For Tailwind sites, the content array in tailwind.config.js drives the same purge behavior. Make sure every template path is listed there. For classic CSS frameworks like Bootstrap, run PurgeCSS as a post build step.
npx purgecss --css dist/main.css --content "src/**/*.html" "src/**/*.js" --output dist/
Expect a meaningful drop in file size. On most marketing sites we audit, the purged output is a small fraction of the original.
Step 5: Minify and combine what remains
Minification strips whitespace, comments, and verbose syntax. It is the easiest win in the whole pipeline, but sites still ship unminified CSS more often than you would think.

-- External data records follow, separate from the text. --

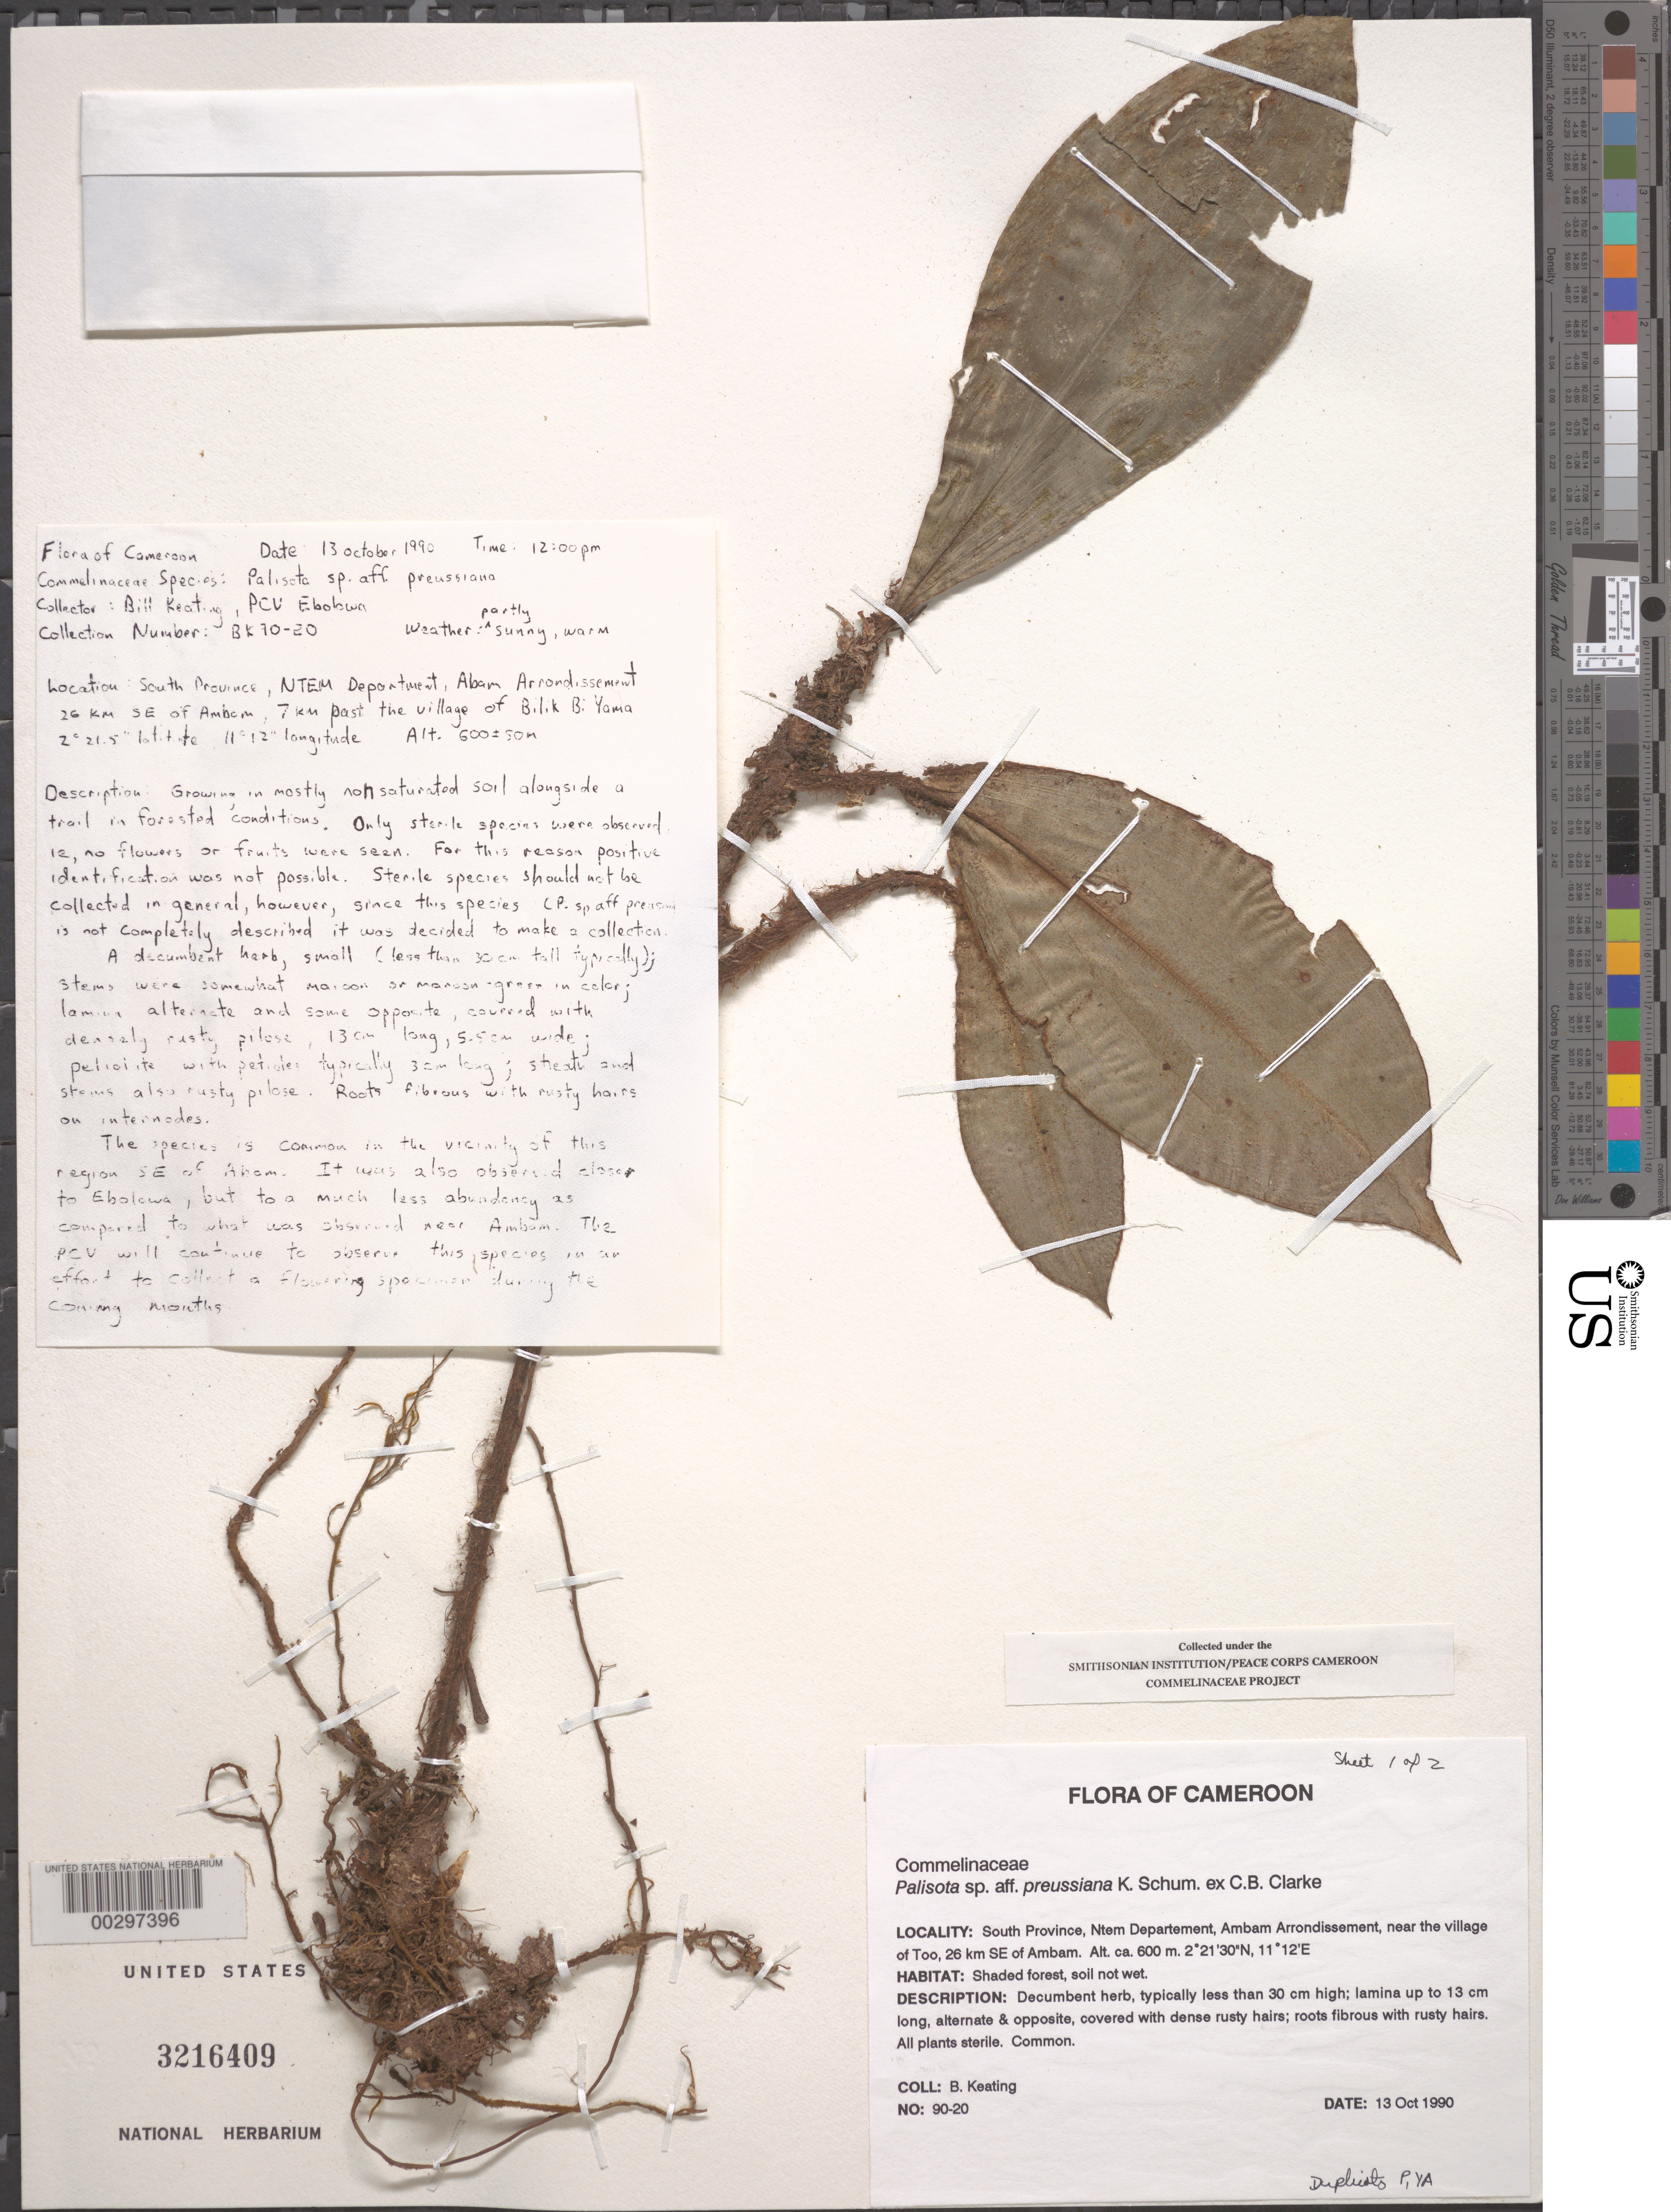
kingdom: Plantae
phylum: Tracheophyta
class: Liliopsida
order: Commelinales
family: Commelinaceae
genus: Palisota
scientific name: Palisota preussiana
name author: K. Schum. ex C.B. Clarke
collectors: B. Keating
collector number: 90-20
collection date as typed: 13 Oct 1990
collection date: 1990-10-13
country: Cameroon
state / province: Sud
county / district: Ntem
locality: Ntem, ambam arrondissement, se of ambam, village of too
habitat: Shaded forest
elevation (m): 600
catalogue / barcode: US 3216409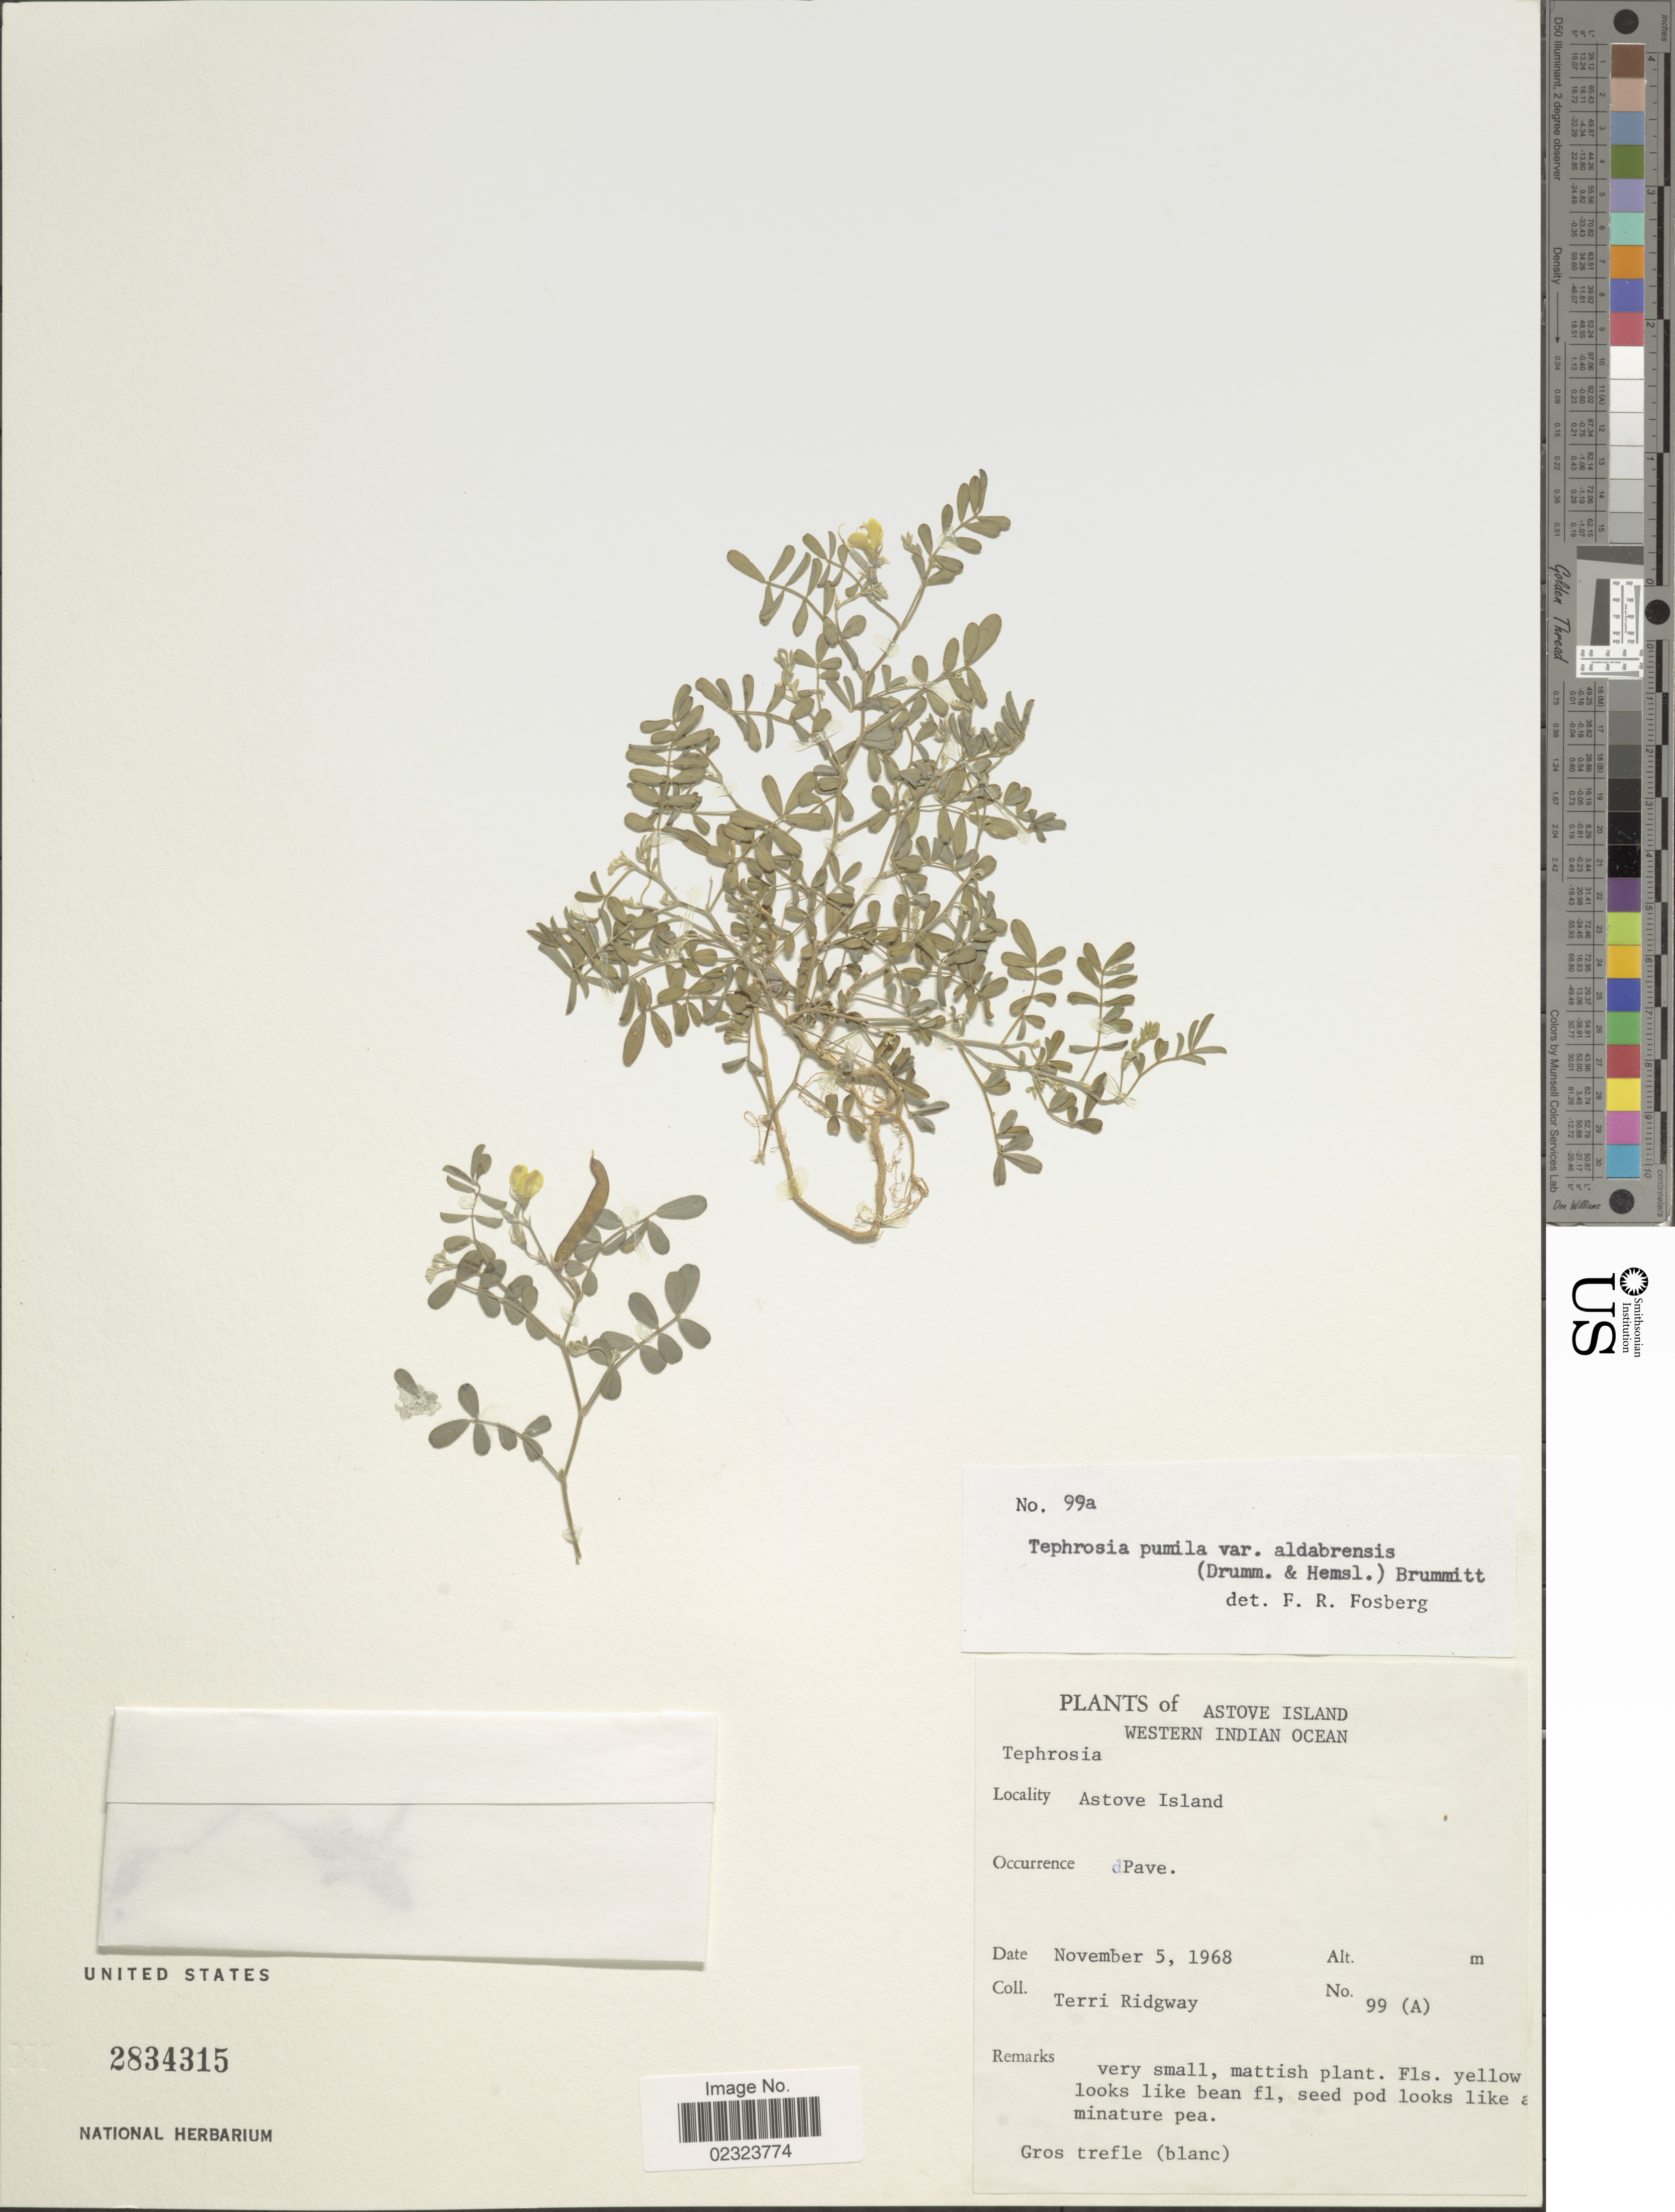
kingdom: Plantae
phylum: Tracheophyta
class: Magnoliopsida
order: Fabales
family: Fabaceae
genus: Tephrosia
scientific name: Tephrosia pumila var. aldabrensis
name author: (J.R. Drumm. & Hemsl.) Brummitt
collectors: T. Ridgway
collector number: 99(A)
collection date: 1968-11-05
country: Seychelles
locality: Astove Island, Western Indian Ocean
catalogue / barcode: US 2834315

If you use a bundler, turn on the production minifier. For static sites, pipe your output through csso or cssnano as a final build step. Combine small partials into a single file so the browser makes one request instead of a handful.
With these five steps in place, your page should paint well before the main stylesheet finishes loading, and the stylesheet itself should be a fraction of what it was. Re-run the analyzer to confirm no stylesheets are still flagged as blocking.